*GOAL 1:*
In the records below, copy out the lines from the line containing "family: Acrididae" through the line containing "scientific name: Urticina crassicornis".

>> start QUOTED TEXT

Tuesday, 5 May 2015

Nest moving Terns dodge high tides

They’re back! The first Little Terns returned to Ireland last month and the first Little Tern was seen back in Kilcoole on the 19th of April. It won’t be long before the wardens are back on site, the fences are up and the beautiful Little Terns start nesting again. Let’s hope that we have another bumper year in Kilcoole after last year’s record breaking season.

They're back! © Andrew Power and Peter Cutler (Picture taken under NPWS  licence)

>> end QUOTED TEXT
>> start DATA SHOWN

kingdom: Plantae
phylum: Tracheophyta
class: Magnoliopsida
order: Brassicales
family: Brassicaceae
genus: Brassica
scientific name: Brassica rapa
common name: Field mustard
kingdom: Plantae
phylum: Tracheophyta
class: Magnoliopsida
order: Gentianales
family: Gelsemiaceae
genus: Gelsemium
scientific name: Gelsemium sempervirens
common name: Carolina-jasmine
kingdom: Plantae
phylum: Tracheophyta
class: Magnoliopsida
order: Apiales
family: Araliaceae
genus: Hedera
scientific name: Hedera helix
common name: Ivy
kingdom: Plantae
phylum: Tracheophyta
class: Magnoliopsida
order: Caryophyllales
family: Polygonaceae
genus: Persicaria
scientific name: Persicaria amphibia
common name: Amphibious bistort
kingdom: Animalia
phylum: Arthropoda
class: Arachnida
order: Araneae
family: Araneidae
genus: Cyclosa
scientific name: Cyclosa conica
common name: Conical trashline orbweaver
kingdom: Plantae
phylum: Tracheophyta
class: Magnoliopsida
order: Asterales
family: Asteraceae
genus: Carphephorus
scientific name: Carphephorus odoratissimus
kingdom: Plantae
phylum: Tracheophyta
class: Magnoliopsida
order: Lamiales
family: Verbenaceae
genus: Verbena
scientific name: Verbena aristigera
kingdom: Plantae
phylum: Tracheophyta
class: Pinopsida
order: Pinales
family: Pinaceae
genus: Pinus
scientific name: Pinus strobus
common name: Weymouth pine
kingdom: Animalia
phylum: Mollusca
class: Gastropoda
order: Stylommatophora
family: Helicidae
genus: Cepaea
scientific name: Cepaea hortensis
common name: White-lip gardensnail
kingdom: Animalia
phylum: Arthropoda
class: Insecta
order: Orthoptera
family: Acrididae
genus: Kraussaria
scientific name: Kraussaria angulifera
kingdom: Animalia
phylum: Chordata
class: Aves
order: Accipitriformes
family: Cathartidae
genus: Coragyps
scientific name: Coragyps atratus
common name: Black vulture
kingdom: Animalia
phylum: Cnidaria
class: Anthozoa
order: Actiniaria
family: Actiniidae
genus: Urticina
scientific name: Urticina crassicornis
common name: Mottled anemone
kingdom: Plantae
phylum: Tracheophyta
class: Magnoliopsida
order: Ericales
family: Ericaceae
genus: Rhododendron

>> end DATA SHOWN

*GOAL 2:*
Answer from the Little Tern post above, one answer a line:
(a) On what date was the first Little Tern seen back in Kilcoole?
(b) Who is credited with the picture?
(c) What date heads the post?

*FULL SOLUTION 1:*
family: Acrididae
genus: Kraussaria
scientific name: Kraussaria angulifera
kingdom: Animalia
phylum: Chordata
class: Aves
order: Accipitriformes
family: Cathartidae
genus: Coragyps
scientific name: Coragyps atratus
common name: Black vulture
kingdom: Animalia
phylum: Cnidaria
class: Anthozoa
order: Actiniaria
family: Actiniidae
genus: Urticina
scientific name: Urticina crassicornis

*FULL SOLUTION 2:*
(a) The 19th of April
(b) Andrew Power and Peter Cutler
(c) Tuesday, 5 May 2015